**Task to carry out:** Start at the top line and retype the data exactly through to the end.

--- Supplied records ---

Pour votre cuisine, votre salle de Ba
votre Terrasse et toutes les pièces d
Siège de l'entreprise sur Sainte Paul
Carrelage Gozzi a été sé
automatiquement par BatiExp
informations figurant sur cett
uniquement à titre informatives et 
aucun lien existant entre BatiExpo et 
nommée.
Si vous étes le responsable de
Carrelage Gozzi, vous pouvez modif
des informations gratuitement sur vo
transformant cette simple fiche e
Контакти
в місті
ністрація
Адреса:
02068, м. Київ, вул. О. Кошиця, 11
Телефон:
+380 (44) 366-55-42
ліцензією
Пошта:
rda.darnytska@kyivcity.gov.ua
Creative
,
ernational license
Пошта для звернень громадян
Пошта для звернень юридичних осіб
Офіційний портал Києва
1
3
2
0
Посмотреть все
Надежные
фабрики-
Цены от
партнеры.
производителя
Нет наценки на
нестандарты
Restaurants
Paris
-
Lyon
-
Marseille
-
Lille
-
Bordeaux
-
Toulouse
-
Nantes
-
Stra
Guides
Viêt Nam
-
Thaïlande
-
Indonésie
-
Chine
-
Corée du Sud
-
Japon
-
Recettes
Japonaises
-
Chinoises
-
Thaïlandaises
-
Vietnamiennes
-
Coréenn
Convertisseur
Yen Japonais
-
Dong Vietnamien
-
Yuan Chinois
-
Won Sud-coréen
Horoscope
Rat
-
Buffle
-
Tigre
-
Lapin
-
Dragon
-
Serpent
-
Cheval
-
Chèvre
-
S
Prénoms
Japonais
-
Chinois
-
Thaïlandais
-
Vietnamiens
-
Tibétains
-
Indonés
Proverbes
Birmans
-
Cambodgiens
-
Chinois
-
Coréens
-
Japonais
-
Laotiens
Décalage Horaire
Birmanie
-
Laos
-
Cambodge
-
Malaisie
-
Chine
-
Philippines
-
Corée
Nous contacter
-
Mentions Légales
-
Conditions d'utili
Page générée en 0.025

---

**Written solution:**
Pour votre cuisine, votre salle de Ba
votre Terrasse et toutes les pièces d
Siège de l'entreprise sur Sainte Paul
Carrelage Gozzi a été sé
automatiquement par BatiExp
informations figurant sur cett
uniquement à titre informatives et 
aucun lien existant entre BatiExpo et 
nommée.
Si vous étes le responsable de
Carrelage Gozzi, vous pouvez modif
des informations gratuitement sur vo
transformant cette simple fiche e
Контакти
в місті
ністрація
Адреса:
02068, м. Київ, вул. О. Кошиця, 11
Телефон:
+380 (44) 366-55-42
ліцензією
Пошта:
rda.darnytska@kyivcity.gov.ua
Creative
,
ernational license
Пошта для звернень громадян
Пошта для звернень юридичних осіб
Офіційний портал Києва
1
3
2
0
Посмотреть все
Надежные
фабрики-
Цены от
партнеры.
производителя
Нет наценки на
нестандарты
Restaurants
Paris
-
Lyon
-
Marseille
-
Lille
-
Bordeaux
-
Toulouse
-
Nantes
-
Stra
Guides
Viêt Nam
-
Thaïlande
-
Indonésie
-
Chine
-
Corée du Sud
-
Japon
-
Recettes
Japonaises
-
Chinoises
-
Thaïlandaises
-
Vietnamiennes
-
Coréenn
Convertisseur
Yen Japonais
-
Dong Vietnamien
-
Yuan Chinois
-
Won Sud-coréen
Horoscope
Rat
-
Buffle
-
Tigre
-
Lapin
-
Dragon
-
Serpent
-
Cheval
-
Chèvre
-
S
Prénoms
Japonais
-
Chinois
-
Thaïlandais
-
Vietnamiens
-
Tibétains
-
Indonés
Proverbes
Birmans
-
Cambodgiens
-
Chinois
-
Coréens
-
Japonais
-
Laotiens
Décalage Horaire
Birmanie
-
Laos
-
Cambodge
-
Malaisie
-
Chine
-
Philippines
-
Corée
Nous contacter
-
Mentions Légales
-
Conditions d'utili
Page générée en 0.025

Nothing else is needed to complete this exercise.